Merrill Lynch is being sued for $2.4 million by a Seal Beach-based charity that alleges a woman’s investment adviser steered away money meant for the organization.
The Los Angeles Thoracic and Cardiovascular Foundation filed the lawsuit Tuesday against Merrill Lynch, the wealth management arm of Bank of America, and Banc of America Investment Services Inc. investment adviser James Schaedler. BAIS is a predecessor entity to Merrill Lynch, the suit states.
The complaint alleges financial elder abuse and negligent supervision.
A Merrill Lynch representative said the company’s legal team has not yet reviewed the lawsuit and that he had no comment. He said Schaedler has not been with the Bank of America since 2010.
The suit is related to a trust created by Juanita Earley and her husband, John Earley, a Santa Ana couple who were longtime clients of the Bank of America. Juanita Earley died in January 2012 at age 96.
The Earleys stated in their trust dating back to 1990 that they wished to leave their estate to charities when they died, according to the lawsuit. In 2005, Juanita Earley amended the trust to name the Los Angeles Thoracic and Cardiovascular Foundation as the sole beneficiary, the suit states.
Schaedler began to capitalize on his position as the woman’s money manager in late 2008, the suit alleges.

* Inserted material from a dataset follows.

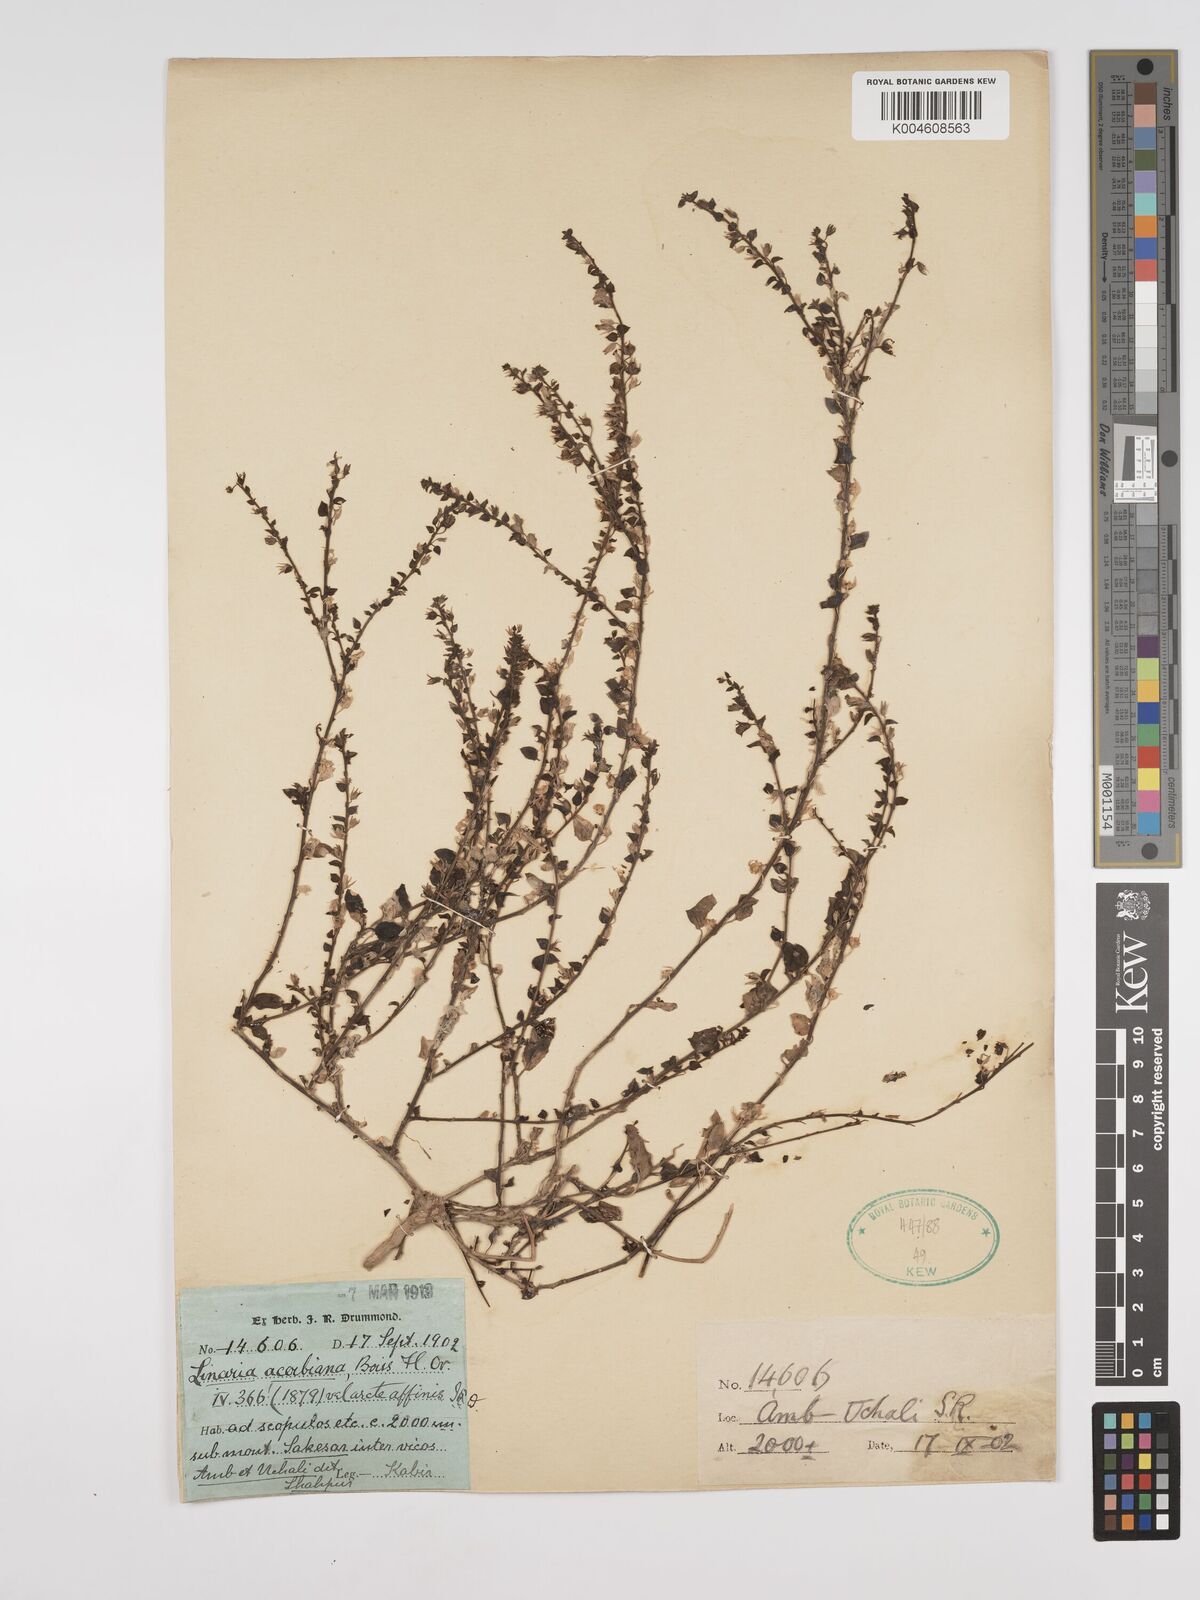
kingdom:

“Seizing on her vulnerability, Mr. Schaedler systematically insinuated himself into Mrs. Earley’s personal life,” the suit states. “Among other things, he stopped for visits at her home periodically. These visits soon morphed into a routine.”
Schaedler “anointed himself” as Juanita Earley’s part-time chauffeur as he brought her groceries, drove her to church and influenced her to give him a health-care directive that he used to change her doctor against her wishes, the suit alleges.
Schaedler also isolated the woman from her family and friends, put her into a nursing home, claimed to be her conservator and ordered that the facility not allow her to take calls or have visitors, according to the lawsuit.
In July 2009, Juanita Earley “purportedly prepared or executed documents in Mr. Schaedler’s favor around and after that time,” the suit states. “It was here — one month after amending the trust — that Mrs. Earley was declared incompetent by a facility physician after extensive testing.”
Schaedler received about $2.4 million from the woman’s trust after she died, the suit states. He has “attested to a spending spree of hundreds of thousands of dollars” from the funds that he obtained from the trust, according to the complaint.
The suit alleges Schaedler “knew he could get away with his self- serving methods involving Mrs. Earley because BAIS was neither holding him accountable nor otherwise subjecting him to any meaningful oversight about his client relationships.”
The 2009 trust amendment resulted in “practically eliminating Los Angeles Thoracic as the sole trust beneficiary in favor of Mr. Schaedler,” the suit states.
Before she died, Juanita Earley “expressed to at least two disinterested witnesses her fear of Mr. Schaedler and her distress at having been pressured to change key documents,” the suit states.